Your assignment =>
Put all the items below into a CSV file with two columns, "text" and "answer". Make one row for each item, put each field in double quotes, replace line breaks with spaces, and leave out the pictures.
** Opening Supplied records block **
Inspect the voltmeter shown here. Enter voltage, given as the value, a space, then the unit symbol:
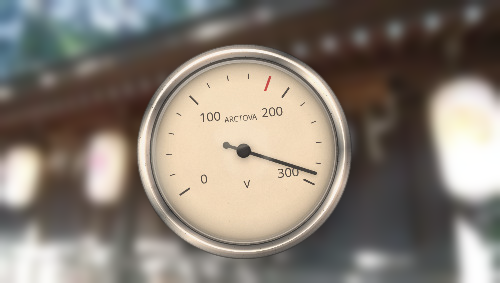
290 V
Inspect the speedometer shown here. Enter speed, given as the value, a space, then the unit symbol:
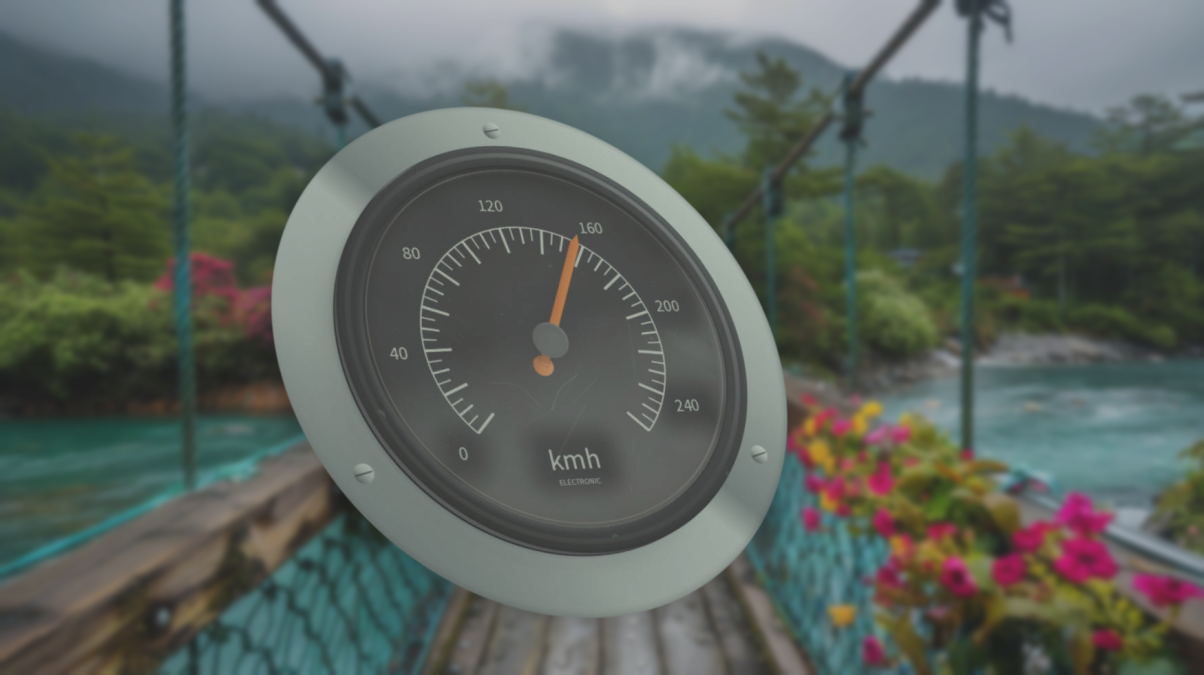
155 km/h
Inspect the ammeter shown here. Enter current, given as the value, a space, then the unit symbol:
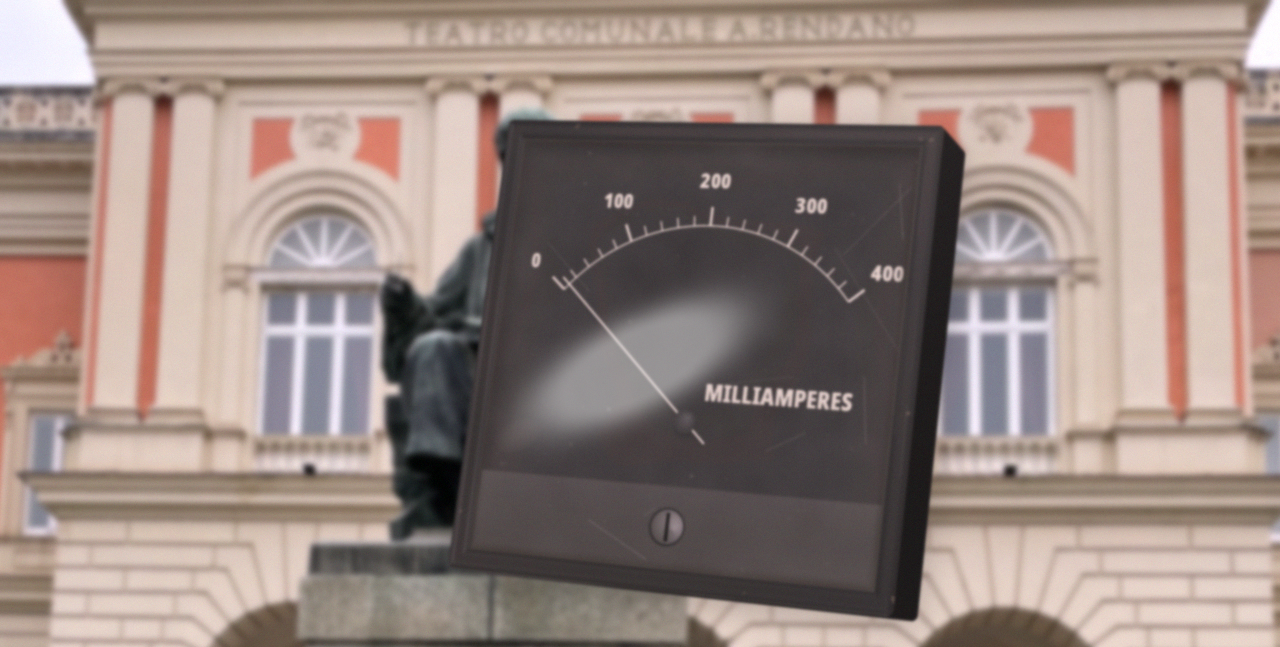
10 mA
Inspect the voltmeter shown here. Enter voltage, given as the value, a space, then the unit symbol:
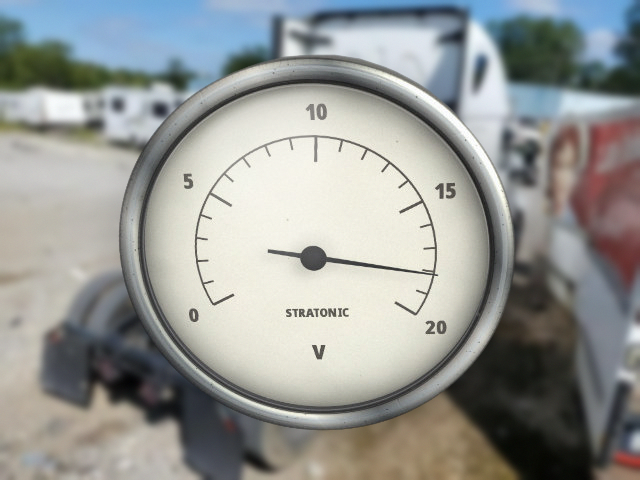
18 V
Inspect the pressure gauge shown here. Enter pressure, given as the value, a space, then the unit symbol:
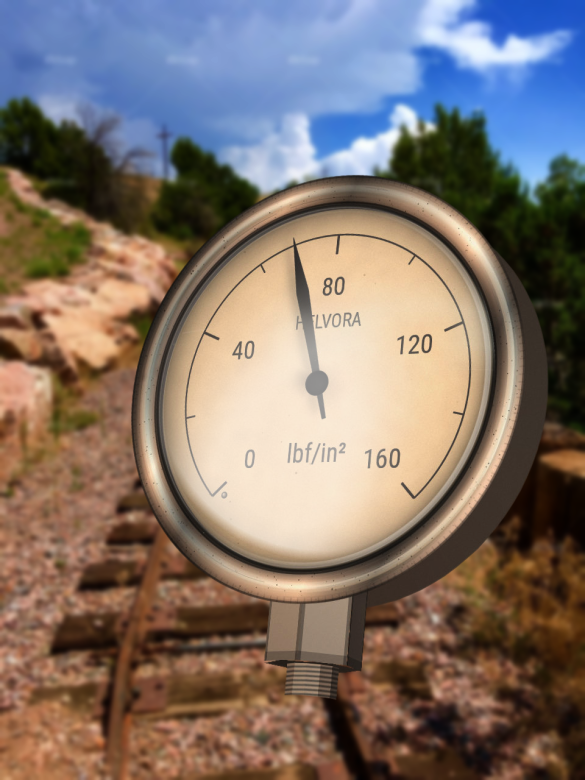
70 psi
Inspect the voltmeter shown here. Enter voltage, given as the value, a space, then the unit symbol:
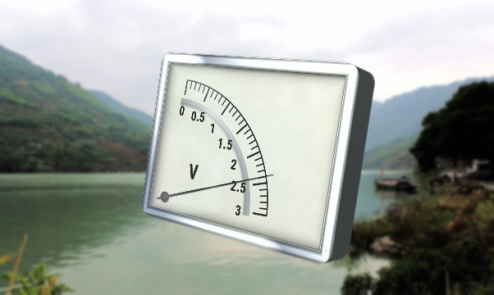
2.4 V
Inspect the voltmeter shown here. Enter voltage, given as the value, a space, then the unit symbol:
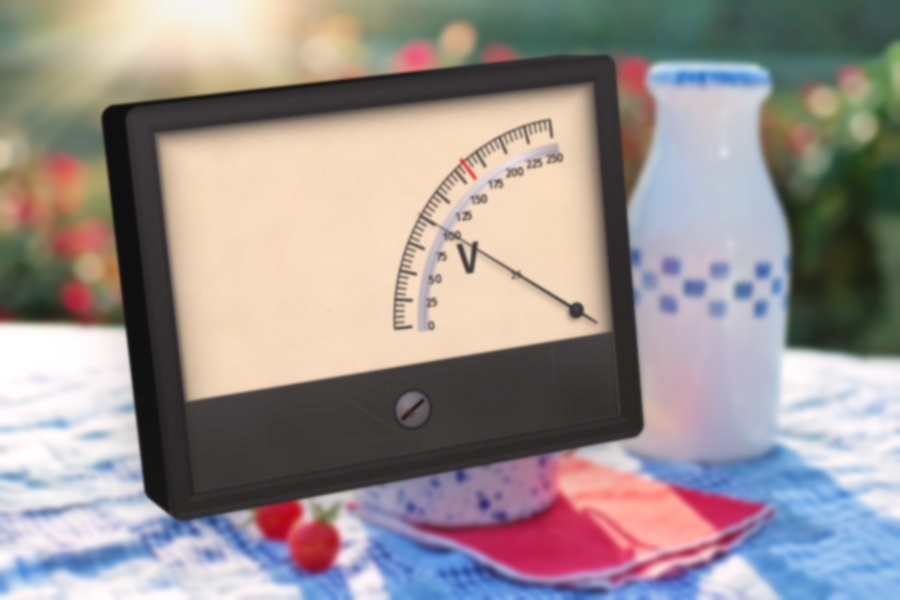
100 V
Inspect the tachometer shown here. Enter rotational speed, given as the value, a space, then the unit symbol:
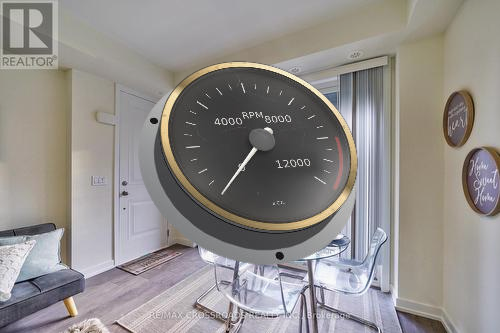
0 rpm
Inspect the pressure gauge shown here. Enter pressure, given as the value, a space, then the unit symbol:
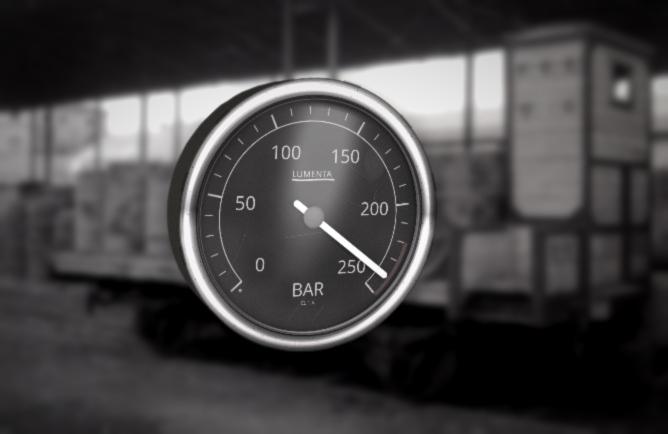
240 bar
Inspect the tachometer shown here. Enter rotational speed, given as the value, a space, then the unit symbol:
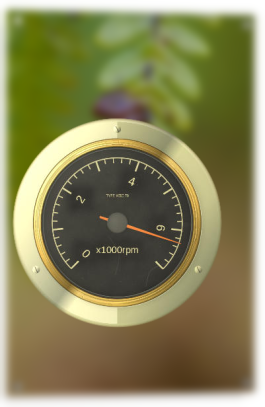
6300 rpm
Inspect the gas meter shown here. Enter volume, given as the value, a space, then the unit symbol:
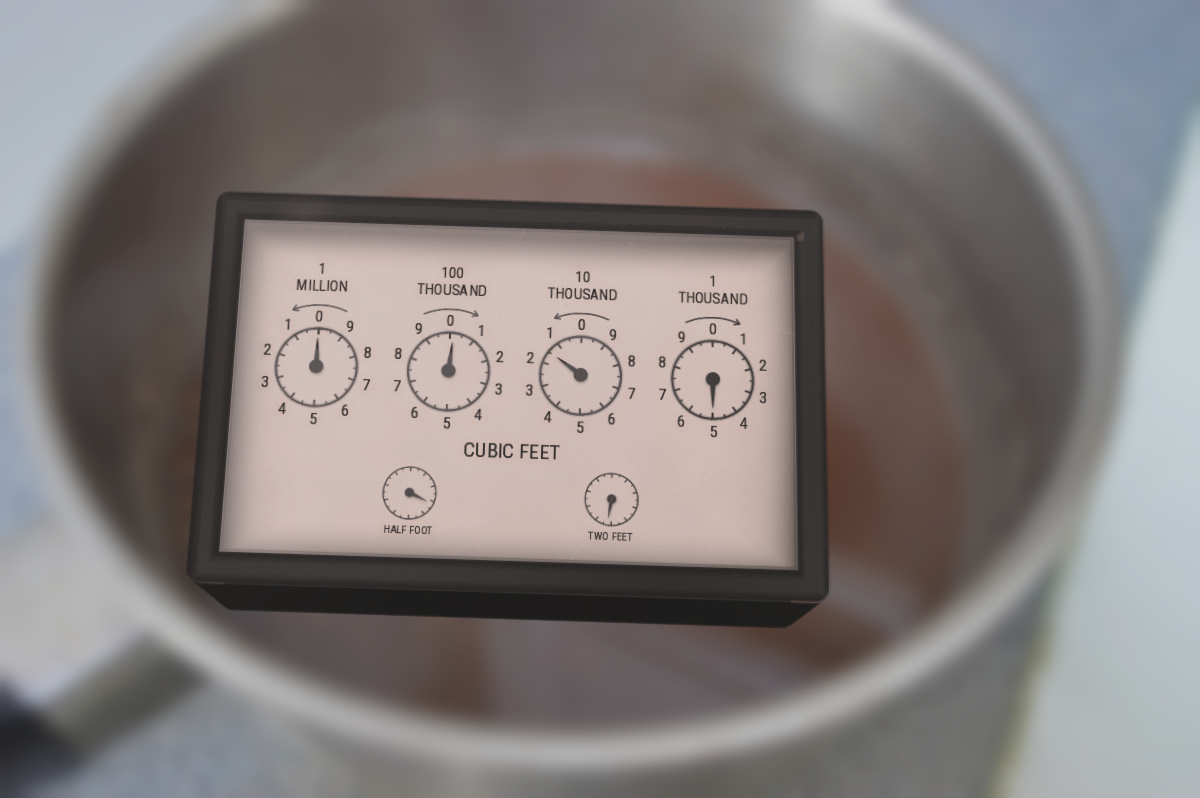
1500 ft³
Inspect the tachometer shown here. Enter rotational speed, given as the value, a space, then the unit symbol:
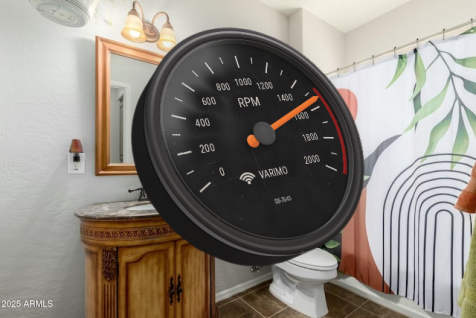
1550 rpm
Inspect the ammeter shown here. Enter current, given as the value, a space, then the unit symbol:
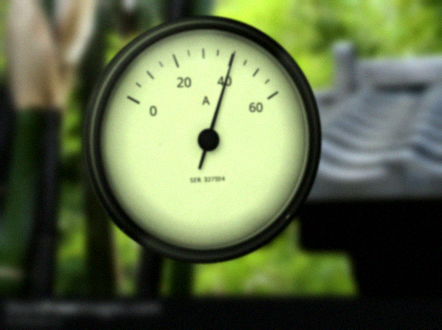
40 A
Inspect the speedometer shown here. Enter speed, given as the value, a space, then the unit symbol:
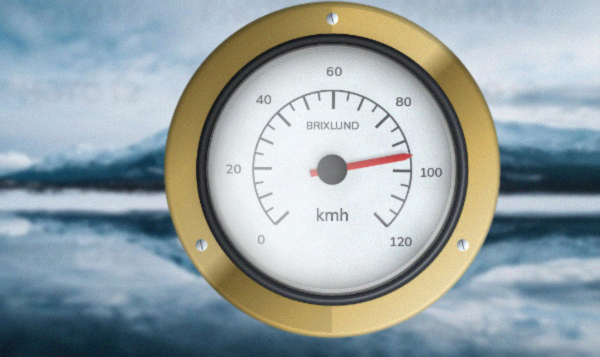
95 km/h
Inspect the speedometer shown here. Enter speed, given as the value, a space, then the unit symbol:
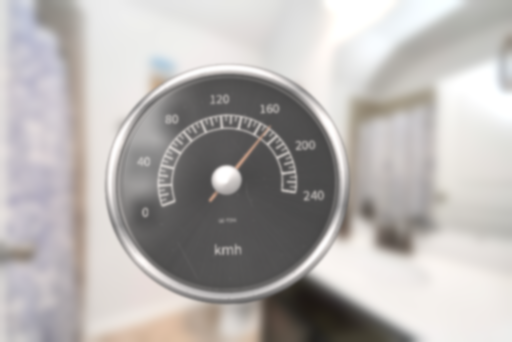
170 km/h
** Closing Supplied records block **
Output =>
text,answer
"Inspect the voltmeter shown here. Enter voltage, given as the value, a space, then the unit symbol:","290 V"
"Inspect the speedometer shown here. Enter speed, given as the value, a space, then the unit symbol:","155 km/h"
"Inspect the ammeter shown here. Enter current, given as the value, a space, then the unit symbol:","10 mA"
"Inspect the voltmeter shown here. Enter voltage, given as the value, a space, then the unit symbol:","18 V"
"Inspect the pressure gauge shown here. Enter pressure, given as the value, a space, then the unit symbol:","70 psi"
"Inspect the voltmeter shown here. Enter voltage, given as the value, a space, then the unit symbol:","2.4 V"
"Inspect the voltmeter shown here. Enter voltage, given as the value, a space, then the unit symbol:","100 V"
"Inspect the tachometer shown here. Enter rotational speed, given as the value, a space, then the unit symbol:","0 rpm"
"Inspect the pressure gauge shown here. Enter pressure, given as the value, a space, then the unit symbol:","240 bar"
"Inspect the tachometer shown here. Enter rotational speed, given as the value, a space, then the unit symbol:","6300 rpm"
"Inspect the gas meter shown here. Enter volume, given as the value, a space, then the unit symbol:","1500 ft³"
"Inspect the tachometer shown here. Enter rotational speed, given as the value, a space, then the unit symbol:","1550 rpm"
"Inspect the ammeter shown here. Enter current, given as the value, a space, then the unit symbol:","40 A"
"Inspect the speedometer shown here. Enter speed, given as the value, a space, then the unit symbol:","95 km/h"
"Inspect the speedometer shown here. Enter speed, given as the value, a space, then the unit symbol:","170 km/h"